Start ‘Thinking Differently’ To Manage Market Risks

A recently published report urges property owners and facilities managers to start “thinking differently” to manage market risks.

The International Construction Market Survey 2016 is Turner & Townsend’s largest and most in-depth survey to date. It presents detailed construction cost data collected from industry experts in 38 key world markets and analysed by its team of economists, who have analysed input costs – such as labour and materials – and charted the average construction cost per square metre for both commercial and residential projects.

Steve McGuckin, global managing director of real estate at the company, said: “Never waste a good crisis.

“Often a downturn in the market provides an opportunity for a fresh perspective. Strip out the waste and polish the process. Plan for a better future by having the skills and technologies available for when the market improves again.

“While advances in technology like BIM and modular construction can help, efficiency improvements of the scale required will only be achieved if the industry evolves – and develops leaner, more collaborative ways of working across the supply chain.”

And the report presents tips to help owners and managers of real estate projects to change perspective and take steps to make sure they don’t put up obstacles to their own success.
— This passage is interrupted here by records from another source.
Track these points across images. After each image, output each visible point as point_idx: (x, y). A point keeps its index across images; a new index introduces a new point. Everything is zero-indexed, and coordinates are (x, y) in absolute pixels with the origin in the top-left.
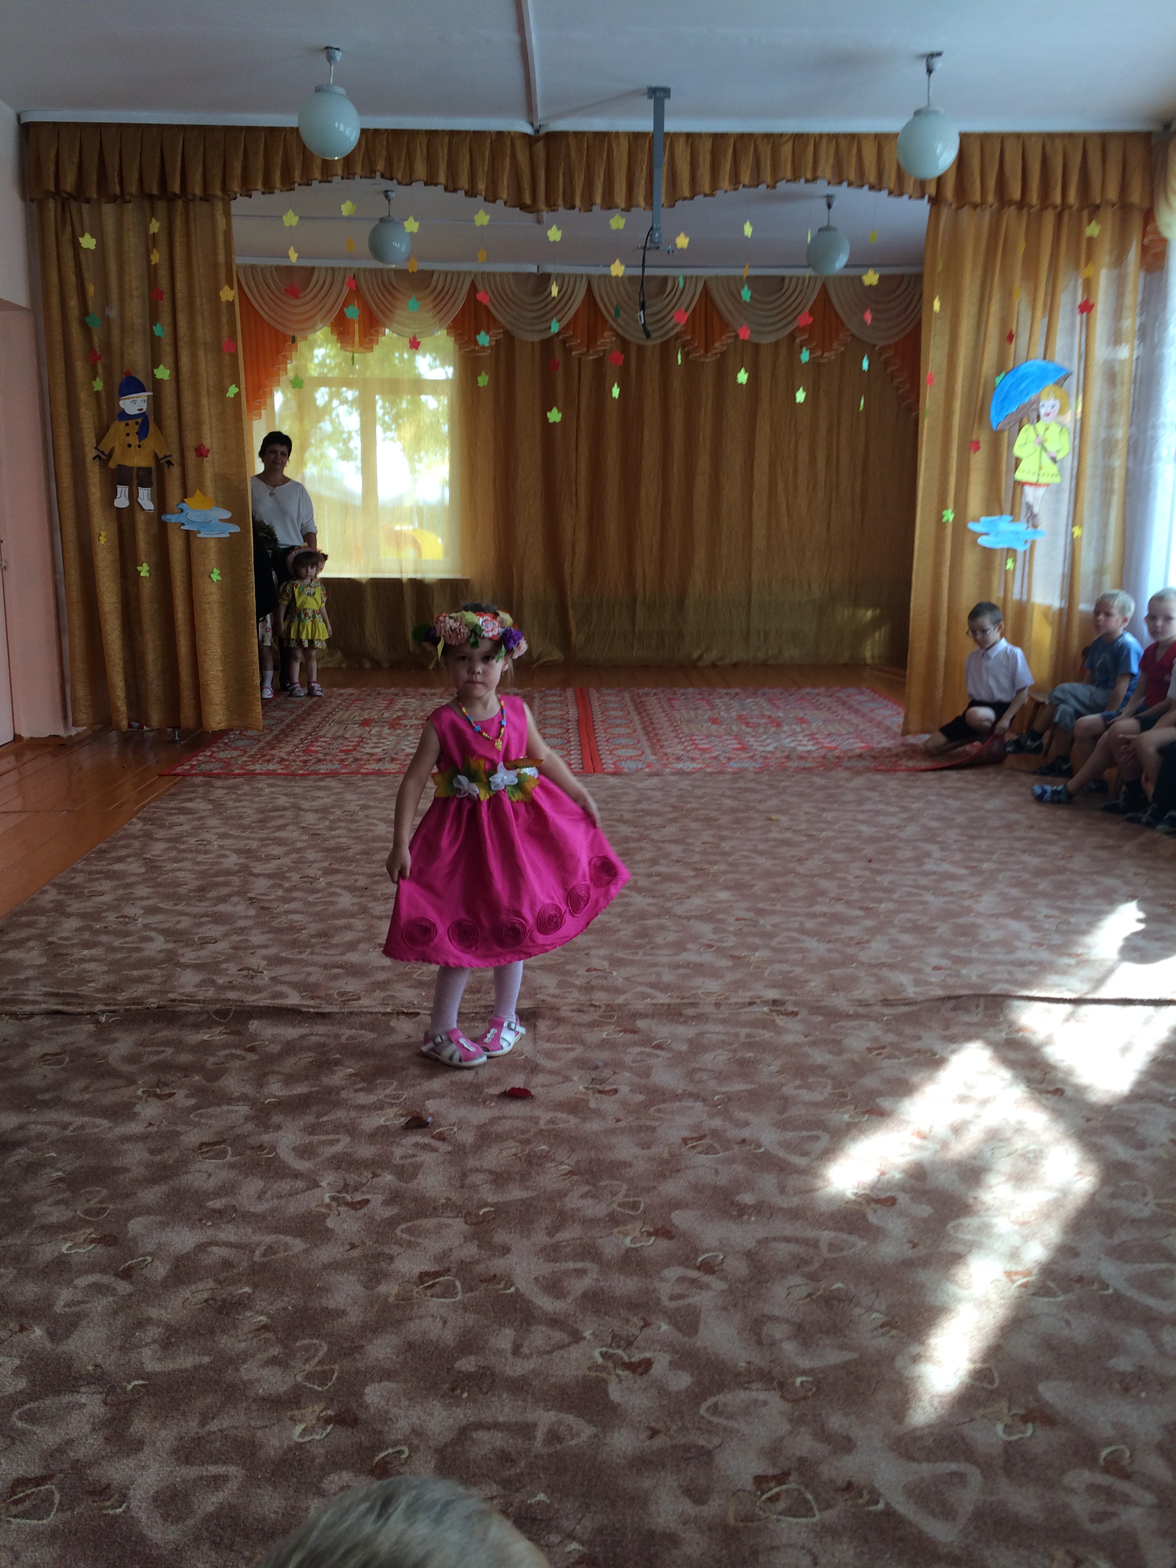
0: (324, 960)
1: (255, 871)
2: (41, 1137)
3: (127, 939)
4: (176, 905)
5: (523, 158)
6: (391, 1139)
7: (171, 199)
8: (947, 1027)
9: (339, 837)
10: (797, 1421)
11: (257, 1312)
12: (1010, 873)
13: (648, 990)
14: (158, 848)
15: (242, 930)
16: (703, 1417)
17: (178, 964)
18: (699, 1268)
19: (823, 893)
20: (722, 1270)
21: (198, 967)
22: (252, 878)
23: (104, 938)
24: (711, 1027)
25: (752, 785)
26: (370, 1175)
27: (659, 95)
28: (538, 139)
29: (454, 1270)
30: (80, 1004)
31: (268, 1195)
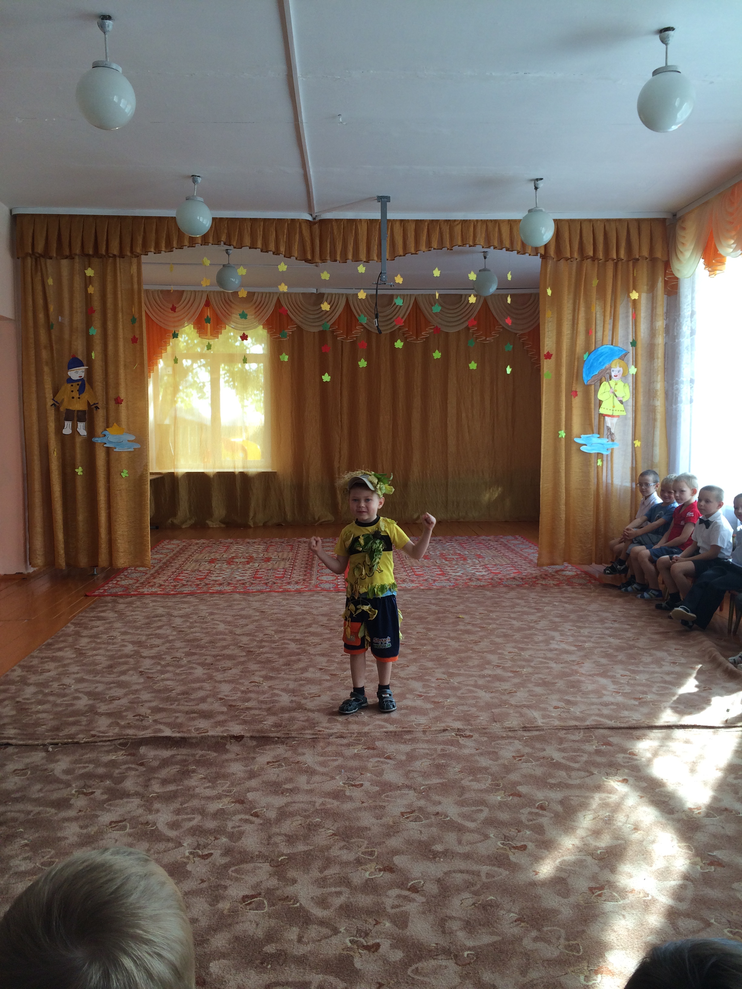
0: (186, 708)
1: (143, 655)
2: (14, 820)
3: (65, 699)
4: (95, 677)
5: (306, 234)
6: (226, 816)
7: (100, 257)
8: (561, 743)
9: (195, 632)
10: (464, 977)
12: (602, 649)
13: (383, 723)
14: (84, 642)
15: (137, 691)
16: (409, 976)
17: (97, 713)
18: (409, 890)
19: (489, 663)
20: (423, 890)
21: (109, 715)
22: (142, 659)
23: (51, 698)
24: (420, 745)
25: (448, 596)
26: (213, 839)
27: (384, 200)
28: (315, 223)
29: (263, 894)
30: (37, 739)
31: (152, 851)
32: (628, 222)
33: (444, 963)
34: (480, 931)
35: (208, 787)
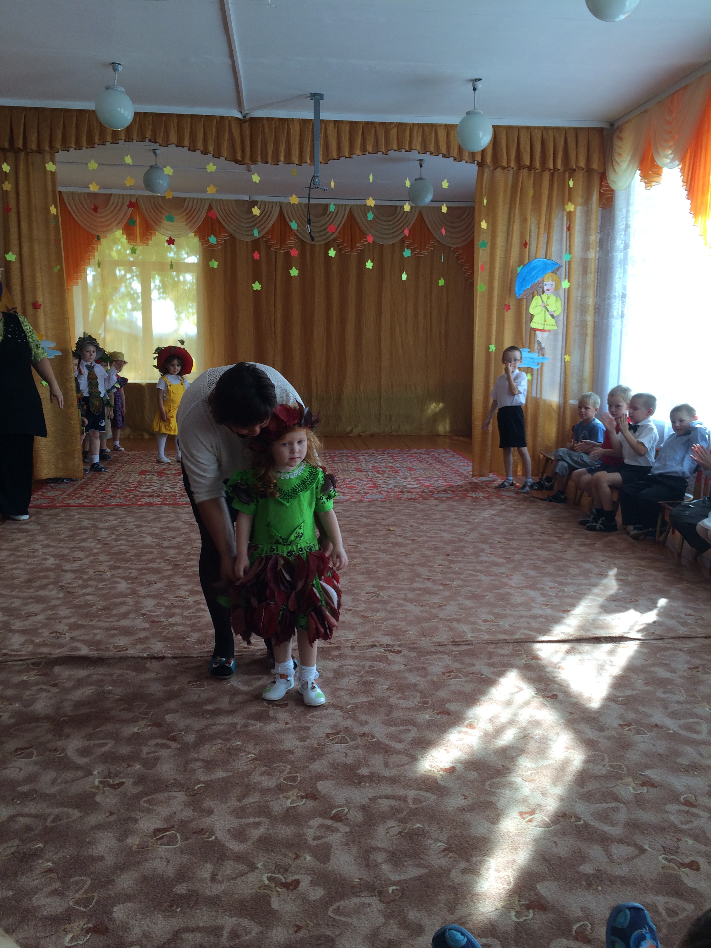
0: (106, 625)
1: (65, 568)
4: (12, 591)
5: (236, 132)
6: (141, 741)
7: (17, 151)
8: (490, 658)
9: (121, 545)
10: (388, 916)
11: (46, 860)
12: (531, 561)
15: (55, 607)
16: (330, 917)
17: (10, 631)
18: (332, 818)
19: (419, 576)
20: (347, 819)
21: (23, 632)
22: (62, 573)
24: (347, 662)
25: (379, 509)
26: (126, 766)
27: (317, 98)
28: (245, 122)
29: (176, 827)
31: (59, 781)
32: (565, 131)
33: (367, 900)
34: (405, 863)
35: (124, 709)
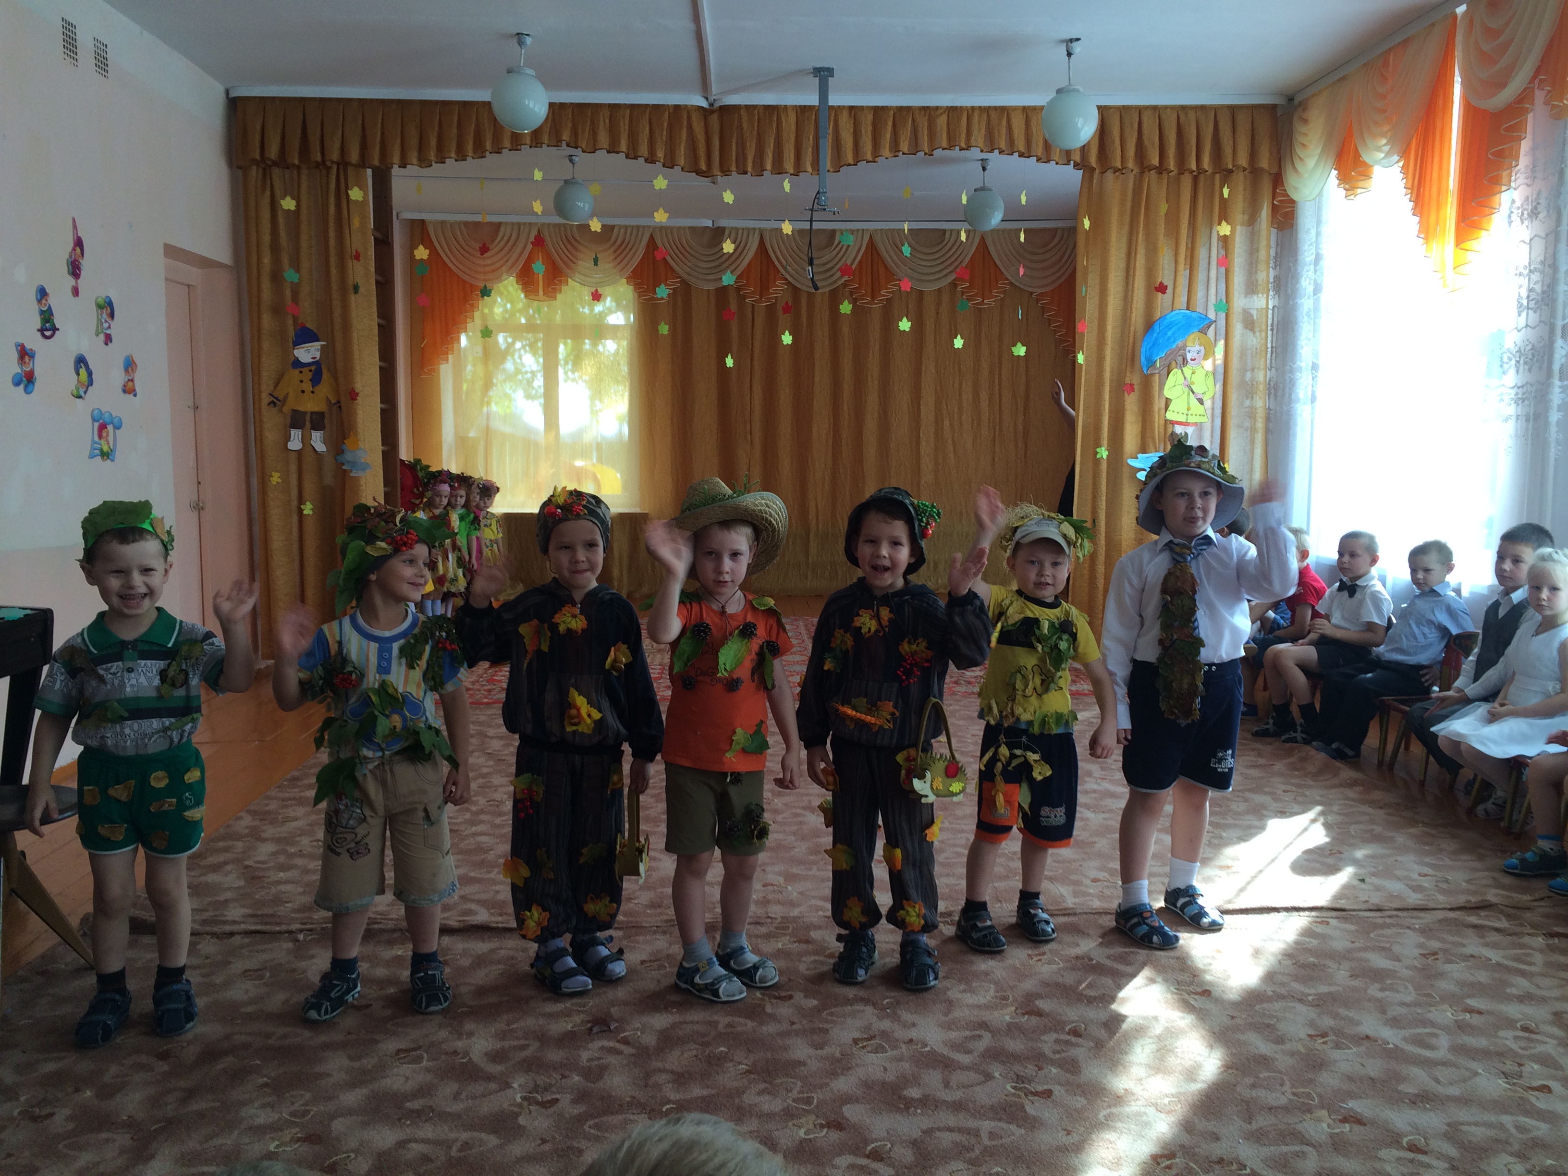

  • Whether operating within an overstretched or over-reliant market, there is one key commonality – the need to think differently. Fresh perspectives and strategies must be at the heart of planning for organisations in the divided global real estate sector.
  • The construction industry has been slow to modify practices and adopt technologies to improve efficiency and productivity. Organisations in both market types must think differently to deal effectively with skills shortages and rising construction costs, or use the time wisely during the downturn for when demand returns.
  • Redefine relationships with the supply chain. Know the processes and elements that make up the company supply chain. Look for opportunities to cut out expensive manual processes on site in favour of automated and cheaper processes in a factory. Drive change in the manufacturing, production and logistics areas where the main opportunities to improve cost performance are often found. Change relationships with suppliers to eliminate waste and increase efficiency.
  • Reset cost performance measures. Designing buildings based on cost per occupant instead of cost per square metre is a good example, and it’s an approach that can yield useful insights. If you can’t measure, you can’t improve.
  • Use data to unlock performance. This information can help facilitate design, build and operations improvements, driving project and programme performance and guiding future objective decision-making. ‘Big data’ needs to be managed well to reap benefits.
  • Embrace technology. Companies that are not up to date with the latest developments could be missing out on ways to fundamentally change their businesses for the better. Look at the benefits of technology like building information modelling (BIM). Technology can also help address issues such as skills shortages.